Experten sehen die Umstrukturierung als natürliche Reaktion auf die veränderten Marktbedingungen, da Gazprom nicht mehr die hochprofitablen Einnahmen wie vor 2022 erzielt, was die Notwendigkeit einer Kostenoptimierung unterstreicht.
Im Jahr 2023 verzeichnete Gazprom einen Verlust von 629 Milliarden Rubel, das erste Defizit seit 25 Jahren. Darüber hinaus erlebte das Unternehmen einen dramatischen Rückgang seines Aktienkurses.

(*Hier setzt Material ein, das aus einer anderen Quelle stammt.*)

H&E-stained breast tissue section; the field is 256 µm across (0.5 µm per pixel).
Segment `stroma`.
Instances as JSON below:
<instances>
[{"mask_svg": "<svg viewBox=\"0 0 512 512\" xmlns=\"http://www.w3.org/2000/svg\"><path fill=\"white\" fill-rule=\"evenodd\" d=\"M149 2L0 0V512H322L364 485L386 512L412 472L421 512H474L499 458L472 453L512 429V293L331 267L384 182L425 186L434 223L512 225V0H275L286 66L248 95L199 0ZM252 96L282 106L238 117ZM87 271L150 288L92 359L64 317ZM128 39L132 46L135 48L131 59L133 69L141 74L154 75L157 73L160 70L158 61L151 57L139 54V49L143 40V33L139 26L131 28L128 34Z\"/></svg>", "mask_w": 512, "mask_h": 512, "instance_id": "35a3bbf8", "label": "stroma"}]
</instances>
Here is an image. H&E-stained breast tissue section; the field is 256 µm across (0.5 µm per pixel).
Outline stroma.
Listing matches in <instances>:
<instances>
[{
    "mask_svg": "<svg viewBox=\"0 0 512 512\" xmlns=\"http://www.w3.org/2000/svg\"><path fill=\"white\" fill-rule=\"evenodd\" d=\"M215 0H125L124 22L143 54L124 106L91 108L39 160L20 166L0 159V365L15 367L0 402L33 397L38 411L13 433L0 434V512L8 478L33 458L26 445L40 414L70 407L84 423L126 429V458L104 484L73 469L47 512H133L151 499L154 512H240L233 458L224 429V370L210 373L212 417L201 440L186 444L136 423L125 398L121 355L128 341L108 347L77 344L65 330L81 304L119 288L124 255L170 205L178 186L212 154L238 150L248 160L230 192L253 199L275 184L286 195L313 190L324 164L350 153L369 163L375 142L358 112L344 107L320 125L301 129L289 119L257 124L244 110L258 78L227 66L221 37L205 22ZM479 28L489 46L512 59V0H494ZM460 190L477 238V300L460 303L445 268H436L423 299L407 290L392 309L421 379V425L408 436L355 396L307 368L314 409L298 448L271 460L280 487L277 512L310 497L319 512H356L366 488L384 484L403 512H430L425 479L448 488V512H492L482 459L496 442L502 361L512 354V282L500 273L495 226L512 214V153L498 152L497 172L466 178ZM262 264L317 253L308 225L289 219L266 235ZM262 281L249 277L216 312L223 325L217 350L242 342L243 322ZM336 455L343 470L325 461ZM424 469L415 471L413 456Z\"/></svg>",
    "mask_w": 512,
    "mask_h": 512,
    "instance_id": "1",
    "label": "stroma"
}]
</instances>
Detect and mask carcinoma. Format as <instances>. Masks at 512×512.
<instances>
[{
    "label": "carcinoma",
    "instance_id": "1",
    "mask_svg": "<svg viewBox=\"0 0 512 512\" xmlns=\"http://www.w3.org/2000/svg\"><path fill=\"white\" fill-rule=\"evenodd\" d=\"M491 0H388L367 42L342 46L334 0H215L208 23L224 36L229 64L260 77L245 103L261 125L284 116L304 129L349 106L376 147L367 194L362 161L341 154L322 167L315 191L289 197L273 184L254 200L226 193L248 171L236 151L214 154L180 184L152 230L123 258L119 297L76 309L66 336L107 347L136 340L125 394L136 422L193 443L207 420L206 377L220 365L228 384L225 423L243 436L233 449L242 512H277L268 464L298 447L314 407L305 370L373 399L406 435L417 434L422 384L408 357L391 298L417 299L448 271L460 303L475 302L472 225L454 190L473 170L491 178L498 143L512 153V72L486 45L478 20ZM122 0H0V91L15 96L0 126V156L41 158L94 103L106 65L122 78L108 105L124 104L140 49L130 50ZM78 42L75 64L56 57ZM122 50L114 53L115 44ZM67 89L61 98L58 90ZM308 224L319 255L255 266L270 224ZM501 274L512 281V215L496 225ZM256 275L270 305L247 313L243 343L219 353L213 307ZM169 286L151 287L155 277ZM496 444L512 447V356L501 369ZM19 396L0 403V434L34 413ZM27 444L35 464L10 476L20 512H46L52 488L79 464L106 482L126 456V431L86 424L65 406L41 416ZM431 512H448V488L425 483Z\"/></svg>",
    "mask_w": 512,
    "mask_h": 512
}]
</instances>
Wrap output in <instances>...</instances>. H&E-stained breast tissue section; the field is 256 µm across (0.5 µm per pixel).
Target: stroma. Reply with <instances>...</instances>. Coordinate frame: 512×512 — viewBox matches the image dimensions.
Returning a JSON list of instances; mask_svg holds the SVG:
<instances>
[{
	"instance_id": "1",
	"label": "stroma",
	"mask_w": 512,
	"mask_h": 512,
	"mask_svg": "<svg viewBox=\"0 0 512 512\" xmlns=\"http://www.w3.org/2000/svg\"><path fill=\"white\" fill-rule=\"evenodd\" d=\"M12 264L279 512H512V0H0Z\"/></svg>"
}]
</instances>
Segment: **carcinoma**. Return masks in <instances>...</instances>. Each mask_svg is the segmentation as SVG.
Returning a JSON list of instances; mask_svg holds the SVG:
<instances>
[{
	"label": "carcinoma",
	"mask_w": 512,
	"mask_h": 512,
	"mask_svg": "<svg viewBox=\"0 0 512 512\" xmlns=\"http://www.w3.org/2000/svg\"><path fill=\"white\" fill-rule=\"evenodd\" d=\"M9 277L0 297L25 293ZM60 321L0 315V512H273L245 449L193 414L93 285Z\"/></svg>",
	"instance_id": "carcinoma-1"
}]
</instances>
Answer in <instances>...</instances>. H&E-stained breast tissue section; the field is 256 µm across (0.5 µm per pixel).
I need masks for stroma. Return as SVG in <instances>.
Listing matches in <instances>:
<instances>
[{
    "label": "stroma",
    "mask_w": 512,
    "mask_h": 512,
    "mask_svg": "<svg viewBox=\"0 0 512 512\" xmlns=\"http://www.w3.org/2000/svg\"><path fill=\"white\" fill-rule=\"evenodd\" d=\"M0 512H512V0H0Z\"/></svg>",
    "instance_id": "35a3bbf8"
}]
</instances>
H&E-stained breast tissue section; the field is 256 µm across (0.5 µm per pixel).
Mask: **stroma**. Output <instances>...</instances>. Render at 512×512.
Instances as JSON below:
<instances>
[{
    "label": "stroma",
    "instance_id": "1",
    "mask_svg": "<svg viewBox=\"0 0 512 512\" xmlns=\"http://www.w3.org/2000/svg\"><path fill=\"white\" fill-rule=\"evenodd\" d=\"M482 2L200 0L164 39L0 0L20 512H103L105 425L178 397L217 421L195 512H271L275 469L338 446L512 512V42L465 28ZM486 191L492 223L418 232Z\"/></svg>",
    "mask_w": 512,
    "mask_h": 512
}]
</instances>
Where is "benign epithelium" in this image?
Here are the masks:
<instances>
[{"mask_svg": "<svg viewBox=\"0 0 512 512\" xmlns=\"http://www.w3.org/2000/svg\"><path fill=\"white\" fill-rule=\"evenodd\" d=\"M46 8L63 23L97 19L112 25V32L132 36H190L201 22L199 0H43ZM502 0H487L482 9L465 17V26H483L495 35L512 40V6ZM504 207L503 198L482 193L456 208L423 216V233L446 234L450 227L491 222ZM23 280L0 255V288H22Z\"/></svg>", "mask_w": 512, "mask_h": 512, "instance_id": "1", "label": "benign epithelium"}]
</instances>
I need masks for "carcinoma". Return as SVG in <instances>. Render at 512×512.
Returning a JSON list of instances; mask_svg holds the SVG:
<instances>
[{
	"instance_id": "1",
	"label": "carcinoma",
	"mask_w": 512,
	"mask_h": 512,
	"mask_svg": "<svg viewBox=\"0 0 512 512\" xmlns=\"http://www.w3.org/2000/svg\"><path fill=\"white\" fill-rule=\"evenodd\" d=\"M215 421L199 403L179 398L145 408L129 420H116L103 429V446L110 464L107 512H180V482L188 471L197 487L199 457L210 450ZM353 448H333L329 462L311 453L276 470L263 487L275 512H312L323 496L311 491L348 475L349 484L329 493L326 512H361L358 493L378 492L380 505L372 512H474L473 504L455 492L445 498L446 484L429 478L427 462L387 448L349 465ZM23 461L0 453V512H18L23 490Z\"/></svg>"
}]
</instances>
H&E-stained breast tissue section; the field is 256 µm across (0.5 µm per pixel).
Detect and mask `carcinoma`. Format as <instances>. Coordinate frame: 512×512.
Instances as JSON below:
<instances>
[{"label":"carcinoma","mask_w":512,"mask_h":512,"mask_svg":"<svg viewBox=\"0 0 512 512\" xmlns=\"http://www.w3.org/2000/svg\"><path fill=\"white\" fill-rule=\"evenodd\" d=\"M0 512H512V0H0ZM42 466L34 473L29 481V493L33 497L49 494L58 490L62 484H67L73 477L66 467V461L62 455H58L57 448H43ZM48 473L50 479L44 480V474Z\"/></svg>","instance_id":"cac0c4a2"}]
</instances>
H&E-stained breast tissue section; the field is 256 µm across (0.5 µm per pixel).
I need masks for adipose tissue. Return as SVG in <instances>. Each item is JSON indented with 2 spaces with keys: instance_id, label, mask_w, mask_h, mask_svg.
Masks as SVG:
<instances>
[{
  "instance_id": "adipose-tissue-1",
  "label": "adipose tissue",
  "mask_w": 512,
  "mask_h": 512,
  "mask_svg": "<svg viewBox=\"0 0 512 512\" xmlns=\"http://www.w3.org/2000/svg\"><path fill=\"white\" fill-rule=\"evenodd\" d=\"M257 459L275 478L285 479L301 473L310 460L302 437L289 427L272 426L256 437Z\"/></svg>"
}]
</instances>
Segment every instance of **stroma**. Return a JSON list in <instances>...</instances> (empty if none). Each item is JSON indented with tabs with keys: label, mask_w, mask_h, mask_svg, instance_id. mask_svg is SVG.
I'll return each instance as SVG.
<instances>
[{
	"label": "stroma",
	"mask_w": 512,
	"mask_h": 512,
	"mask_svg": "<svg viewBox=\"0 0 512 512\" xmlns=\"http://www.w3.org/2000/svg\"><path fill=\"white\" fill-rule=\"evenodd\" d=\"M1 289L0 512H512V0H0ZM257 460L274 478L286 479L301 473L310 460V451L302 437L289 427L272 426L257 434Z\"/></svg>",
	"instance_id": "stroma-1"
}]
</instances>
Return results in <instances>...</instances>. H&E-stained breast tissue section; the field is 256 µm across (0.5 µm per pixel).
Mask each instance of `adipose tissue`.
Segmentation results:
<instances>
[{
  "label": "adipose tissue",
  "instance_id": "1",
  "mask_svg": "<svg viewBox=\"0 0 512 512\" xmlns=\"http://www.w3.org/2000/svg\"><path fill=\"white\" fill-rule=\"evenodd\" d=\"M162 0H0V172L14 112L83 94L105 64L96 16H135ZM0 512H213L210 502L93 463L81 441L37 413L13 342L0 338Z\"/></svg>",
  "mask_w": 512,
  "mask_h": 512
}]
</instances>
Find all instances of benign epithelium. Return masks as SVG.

Die USA und Großbritannien hatten vergangene Woche weitreichende Sanktionen gegen den russischen Energiesektor angekündigt, darunter auch gegen Gazprom Neft, eine Gazprom-Tochter. Die US-Regierung sanktionierte zudem fast 200 Schiffe der sogenannten Schattenflotte. Als Reaktion darauf haben die Ölpreise ein Viermonatshoch erreicht. Das Außenministerium in Moskau kritisierte, die Sanktionen würden “sogar um den Preis einer Destabilisierung der Weltmärkte” verhängt, und versprach, auf die Sanktionen entsprechend zu reagieren.